Комнату, в которой мы находились теперь, завесил кто-то красным атласом. Выглядело весьма пошло, но Ридо включил свои лампы, наделал складок в атласе, спускающемся с потолка на пол, и комната превратилась из пошлой в невыразительную. Она стала обычным переливающимся фоном для обнажённости Метте, Техааманы и Эсфирь, которые вдвоём, втроём и поодиночке становились в разные позы и "показывали свои прелести", как похабно говорил Ридо. Всё это со стороны, кроме меня, наблюдал и нечеловеческго вида охранник, видимо, редкая мразь. Он едко ухмылялся, и я ненавидел его за всё, за эти ухмылки, за маленькие, бездумные глаза, за отсутствие любых эмоций. Его ненавидящие взгляды, его презрительные ухмылки, самое ненавидимое - когда мразь презирает.
Я часто тогда представлял себе тех людей, которые покупали у Ридо пачки наших фотографий, мне было чрезвычайно трудно вообразить их, представить себе их лица, глаза их, смотрящие на изображения меня, Эсфирь, Метте, Техааманы. Иногда мне представлялись скользяще выбритые старики, с выразительным лицом, с полноцветными ещё карими глазами, жаждущие жизни и плоти, испытывающее такую тягу к наслаждению каждым из наслаждений, что годы не способны остановить. Иногда я выстраивал в своём (а тогда только воображение было у меня - даже тело принадлежало другим) воображении узколобых, широкоскулых, угрожающе дёшево выделывающих из себя героев-любовников, подонков, которые потно смеялись над ними, над нашими фотографиями, надо мной и Эсфирь, желая её, в остатках своих жалких фантазий видящие себя с ней, насилующие её. Иногда же в сети моего моделирующего людей аппарата попадалось что-то на вроде эстета в шёлковом халате, с пошленькой сигарой, нежно держащего в ухоженных аккуратных и манерных руках фотографию девочек, такие предпочитали запретную красоту одинокого юного тела, без всяких там его опошлений половыми актами. Я всё думал, каким же из них может быть тот, кто обладает нашими фотографиями. Потом я убежусь, что был прав во всём, убежусь самым горьким образом.

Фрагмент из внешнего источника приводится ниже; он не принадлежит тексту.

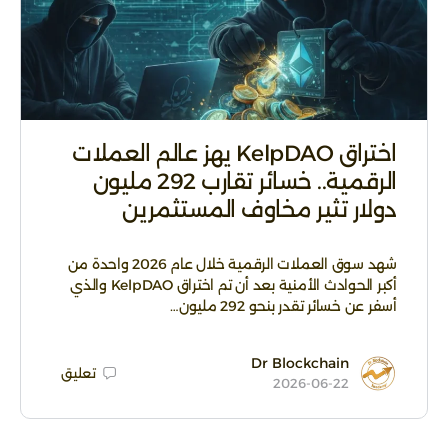
اختراق KelpDAO يهز عالم العملات
الرقمية.. خسائر تقارب 292 مليون
دولار تثير مخاوف المستثمرين
شهد سوق العملات الرقمية خلال عام 2026 واحدة من
أكبر الحوادث الأمنية بعد أن تم اختراق KelpDAO والذي
أسفر عن خسائر تقدر بنحو 292 مليون…
Dr Blockchain
تعليق
2026-06-22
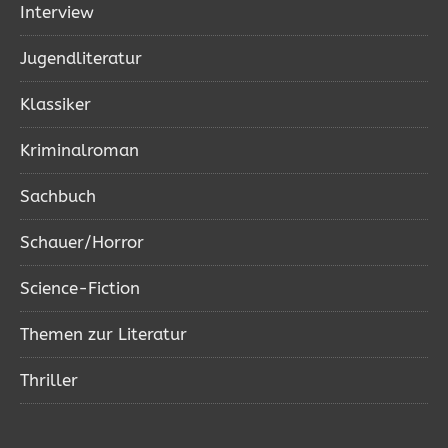
Interview
Jugendliteratur
Klassiker
Kriminalroman
Sachbuch
Schauer/Horror
Science-Fiction
Themen zur Literatur
Thriller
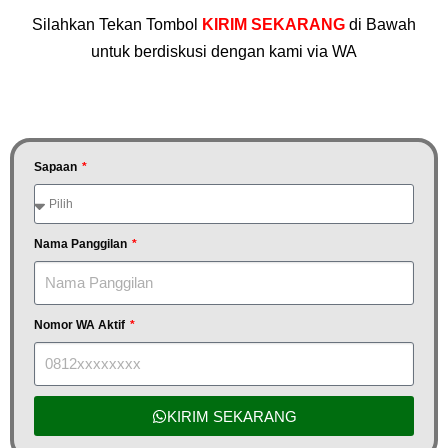
Silahkan Tekan Tombol
KIRIM SEKARANG
di Bawah
untuk berdiskusi dengan kami via WA
Sapaan
Nama Panggilan
Nomor WA Aktif
KIRIM SEKARANG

Съёмки в атласной комнате были быстрыми. Похоже, Ридо не был настоящим фотографом. Самих фотографий я никогда не видел, чтобы по готовому результату оценивать его качества как фотографа, на все его обращения с камерой, светильниками и прочими сопутствующими этому вещами походили на действия абсолютно постороннего человека: никаких дублей, он всё делал мгновенно, было видно, что для него важна не форма, не содержание, а факт фиксации совокупления между мальчиком и девочкой, он суетился, он нервничал поначалу, потом, конечно, привык. Ридо дотошно фотографировал нас со всех точек, размещая камеру во всех осматривающих нас местах, получая таким образом, как думал он, уникальные снимки, почти одинаковые братья которых производились сотнями и тысячами таких же, как он.